Punitive damages, also known as "exemplary damages," may be awarded by the trier of fact (a jury or a judge, if a jury trial was waived) in addition to "actual damages," which compensate a plaintiff for the losses suffered due to the harm caused by the defendant.
Punitive damages are monetary compensation that is awarded to an injured party to punish a defendant and to deter others from committing similar acts in the future. In other words, unlike actual damages, punitive damages are based on an entirely different public policy consideration that of punishing the defendant or of setting an example for similar wrongdoers.
Punitive damages can be characterized as "quasi-criminal" because they stand halfway between the criminal and civil law. Even though they are awarded to a plaintiff in a private civil lawsuit, they are non-compensatory and in the nature of a criminal fine. Punitive damages were first recognized in English law and were later recognized by the American colonies almost immediately after their founding. Accordingly, punitive damages had become a well-established part of civil law.

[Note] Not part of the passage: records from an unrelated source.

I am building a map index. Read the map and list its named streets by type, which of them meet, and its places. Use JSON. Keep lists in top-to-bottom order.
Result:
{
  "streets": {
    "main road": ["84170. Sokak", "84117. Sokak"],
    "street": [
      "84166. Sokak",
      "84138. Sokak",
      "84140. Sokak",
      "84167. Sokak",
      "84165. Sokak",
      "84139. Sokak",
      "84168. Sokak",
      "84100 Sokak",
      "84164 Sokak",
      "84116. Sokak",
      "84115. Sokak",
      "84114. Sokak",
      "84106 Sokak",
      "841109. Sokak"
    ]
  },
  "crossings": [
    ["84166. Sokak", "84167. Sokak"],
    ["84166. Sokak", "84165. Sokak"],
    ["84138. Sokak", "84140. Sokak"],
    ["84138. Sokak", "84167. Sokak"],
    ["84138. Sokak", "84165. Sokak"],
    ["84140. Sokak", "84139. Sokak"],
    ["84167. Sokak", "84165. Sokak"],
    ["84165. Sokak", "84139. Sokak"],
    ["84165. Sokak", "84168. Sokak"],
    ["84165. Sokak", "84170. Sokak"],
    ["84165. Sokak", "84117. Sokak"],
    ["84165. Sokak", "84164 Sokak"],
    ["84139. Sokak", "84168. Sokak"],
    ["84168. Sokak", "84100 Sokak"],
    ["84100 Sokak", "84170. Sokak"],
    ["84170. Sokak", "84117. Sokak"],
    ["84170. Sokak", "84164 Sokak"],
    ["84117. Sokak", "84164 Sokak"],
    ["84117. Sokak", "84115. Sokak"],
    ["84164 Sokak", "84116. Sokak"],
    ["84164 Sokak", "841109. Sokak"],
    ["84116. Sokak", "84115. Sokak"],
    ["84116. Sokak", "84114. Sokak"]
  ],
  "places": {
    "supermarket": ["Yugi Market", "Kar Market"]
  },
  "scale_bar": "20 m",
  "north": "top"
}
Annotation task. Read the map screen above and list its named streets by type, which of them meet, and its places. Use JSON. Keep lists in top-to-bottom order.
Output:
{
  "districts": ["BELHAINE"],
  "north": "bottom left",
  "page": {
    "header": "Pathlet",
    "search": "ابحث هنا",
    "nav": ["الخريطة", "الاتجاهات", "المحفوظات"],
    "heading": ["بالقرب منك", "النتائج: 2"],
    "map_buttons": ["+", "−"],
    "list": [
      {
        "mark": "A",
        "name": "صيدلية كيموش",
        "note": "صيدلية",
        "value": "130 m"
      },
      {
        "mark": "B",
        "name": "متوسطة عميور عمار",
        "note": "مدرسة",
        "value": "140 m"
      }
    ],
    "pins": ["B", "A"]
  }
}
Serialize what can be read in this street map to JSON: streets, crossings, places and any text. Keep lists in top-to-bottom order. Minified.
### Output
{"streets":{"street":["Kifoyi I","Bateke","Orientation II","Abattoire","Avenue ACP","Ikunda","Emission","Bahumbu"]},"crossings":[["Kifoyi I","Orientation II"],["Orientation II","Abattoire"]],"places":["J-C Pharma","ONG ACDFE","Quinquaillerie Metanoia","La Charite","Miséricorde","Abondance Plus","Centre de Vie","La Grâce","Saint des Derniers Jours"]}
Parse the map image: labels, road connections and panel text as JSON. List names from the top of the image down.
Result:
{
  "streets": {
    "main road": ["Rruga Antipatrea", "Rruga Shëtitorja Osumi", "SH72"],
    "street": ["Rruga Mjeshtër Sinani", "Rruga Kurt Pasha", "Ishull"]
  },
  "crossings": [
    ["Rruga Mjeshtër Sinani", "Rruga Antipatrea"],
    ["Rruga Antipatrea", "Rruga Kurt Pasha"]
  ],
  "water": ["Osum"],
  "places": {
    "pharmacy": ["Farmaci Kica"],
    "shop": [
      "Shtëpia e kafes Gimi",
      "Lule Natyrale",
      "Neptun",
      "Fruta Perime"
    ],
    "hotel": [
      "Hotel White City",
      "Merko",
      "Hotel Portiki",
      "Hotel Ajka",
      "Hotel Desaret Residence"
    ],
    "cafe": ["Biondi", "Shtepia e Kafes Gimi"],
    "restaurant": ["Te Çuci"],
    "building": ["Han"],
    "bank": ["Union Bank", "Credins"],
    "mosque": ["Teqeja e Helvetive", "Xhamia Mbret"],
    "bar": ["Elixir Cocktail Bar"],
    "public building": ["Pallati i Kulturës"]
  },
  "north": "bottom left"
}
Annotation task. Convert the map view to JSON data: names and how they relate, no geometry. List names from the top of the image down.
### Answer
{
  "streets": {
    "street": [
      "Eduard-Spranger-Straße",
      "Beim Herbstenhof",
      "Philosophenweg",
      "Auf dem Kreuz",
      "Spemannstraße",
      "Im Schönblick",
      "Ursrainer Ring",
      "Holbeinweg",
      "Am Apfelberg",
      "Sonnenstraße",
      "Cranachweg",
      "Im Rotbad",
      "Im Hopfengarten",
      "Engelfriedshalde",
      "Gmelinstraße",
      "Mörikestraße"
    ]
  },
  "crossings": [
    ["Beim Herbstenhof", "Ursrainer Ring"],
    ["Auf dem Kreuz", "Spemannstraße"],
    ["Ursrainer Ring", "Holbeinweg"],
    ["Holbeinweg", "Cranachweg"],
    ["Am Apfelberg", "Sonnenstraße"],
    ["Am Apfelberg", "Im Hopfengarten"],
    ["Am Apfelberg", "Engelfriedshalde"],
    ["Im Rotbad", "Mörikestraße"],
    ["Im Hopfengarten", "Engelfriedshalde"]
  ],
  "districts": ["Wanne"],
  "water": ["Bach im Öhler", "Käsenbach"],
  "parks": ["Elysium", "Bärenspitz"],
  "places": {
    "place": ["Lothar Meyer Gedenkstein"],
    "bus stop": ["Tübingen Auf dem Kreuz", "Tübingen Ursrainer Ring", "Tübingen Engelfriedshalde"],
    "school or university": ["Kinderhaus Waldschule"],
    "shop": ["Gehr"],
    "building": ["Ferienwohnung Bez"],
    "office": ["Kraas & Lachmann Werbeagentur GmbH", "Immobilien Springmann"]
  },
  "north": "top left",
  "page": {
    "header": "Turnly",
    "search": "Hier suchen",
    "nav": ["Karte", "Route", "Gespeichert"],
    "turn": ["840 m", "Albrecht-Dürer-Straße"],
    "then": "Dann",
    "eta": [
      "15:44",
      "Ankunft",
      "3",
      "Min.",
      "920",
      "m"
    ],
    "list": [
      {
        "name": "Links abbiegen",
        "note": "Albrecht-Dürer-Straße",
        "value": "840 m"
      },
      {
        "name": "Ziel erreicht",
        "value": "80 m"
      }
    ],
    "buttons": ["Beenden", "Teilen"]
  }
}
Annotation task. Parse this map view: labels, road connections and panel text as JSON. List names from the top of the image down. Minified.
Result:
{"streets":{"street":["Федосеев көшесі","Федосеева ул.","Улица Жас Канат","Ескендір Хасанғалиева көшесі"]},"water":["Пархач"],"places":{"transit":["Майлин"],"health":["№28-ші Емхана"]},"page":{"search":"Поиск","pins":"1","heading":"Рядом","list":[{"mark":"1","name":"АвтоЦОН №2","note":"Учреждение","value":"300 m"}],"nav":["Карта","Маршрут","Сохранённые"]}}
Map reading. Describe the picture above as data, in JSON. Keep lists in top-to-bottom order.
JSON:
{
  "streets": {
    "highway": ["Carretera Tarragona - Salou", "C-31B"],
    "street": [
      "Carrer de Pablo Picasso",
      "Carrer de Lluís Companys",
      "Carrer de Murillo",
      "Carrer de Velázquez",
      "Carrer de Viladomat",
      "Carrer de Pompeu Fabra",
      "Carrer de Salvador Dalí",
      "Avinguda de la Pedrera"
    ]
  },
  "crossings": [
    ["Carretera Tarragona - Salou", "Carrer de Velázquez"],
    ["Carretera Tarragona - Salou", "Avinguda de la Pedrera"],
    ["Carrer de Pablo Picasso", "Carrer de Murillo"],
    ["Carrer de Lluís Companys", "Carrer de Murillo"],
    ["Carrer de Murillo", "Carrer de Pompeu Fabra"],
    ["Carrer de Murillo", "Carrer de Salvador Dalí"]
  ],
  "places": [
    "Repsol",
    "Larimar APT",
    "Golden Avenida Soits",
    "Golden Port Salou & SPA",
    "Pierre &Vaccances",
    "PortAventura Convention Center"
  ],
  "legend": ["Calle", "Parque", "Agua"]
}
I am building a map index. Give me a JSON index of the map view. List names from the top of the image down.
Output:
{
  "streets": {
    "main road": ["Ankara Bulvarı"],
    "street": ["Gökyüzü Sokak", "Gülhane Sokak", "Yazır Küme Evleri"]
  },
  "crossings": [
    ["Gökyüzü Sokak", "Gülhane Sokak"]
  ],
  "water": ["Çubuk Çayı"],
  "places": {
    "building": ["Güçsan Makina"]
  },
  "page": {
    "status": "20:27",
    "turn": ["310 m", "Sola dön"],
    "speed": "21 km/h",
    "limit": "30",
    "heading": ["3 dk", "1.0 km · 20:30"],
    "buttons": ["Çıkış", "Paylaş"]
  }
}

Punitive damages are warranted where the conduct of the party being held liable evidences a high degree of moral culpability, or where the conduct is so flagrant as to transcend mere carelessness, or where the conduct constitutes willful or wanton negligence or recklessness.
In deciding if punitive damages are applicable, courts determine the reprehensibility of a defendant's conduct by considering the following: if the harm caused was physical as opposed to economic; if the tortious conduct evinced an indifference to or a reckless disregard of the health or safety of others; if the target of the conduct was financially vulnerable; if the conduct involved repeated actions of a similar type or was an isolated incident; and if the harm was the result of intentional malice, trickery, or deceit, or mere accident.
As such, New York courts have found that punitive damages may be recoverable in a wide variety of cases, including personal injury matters. See, e.g., Toomey v. Farley, 2 NY2d 71 (1956) (libel); Gostkowski v. Roman Catholic Church of Sacred Hearts of Jesus and Mary, 262 NY 320 (1933) (desecration of a grave); Guariglia v. Price Chopper Operating Co., Inc., 38 AD3d 1043 (3rd Dept. 2007) (leaving unsecured vials of valium and codeine where accessible to two-year-old child); Liberman v. Riverside Memorial Chapel, Inc., 225 AD2d 283 (1st Dept. 1996) (funeral home initiating and instigating city medical examiner's autopsy on decedent contrary to principles of decedent's religion).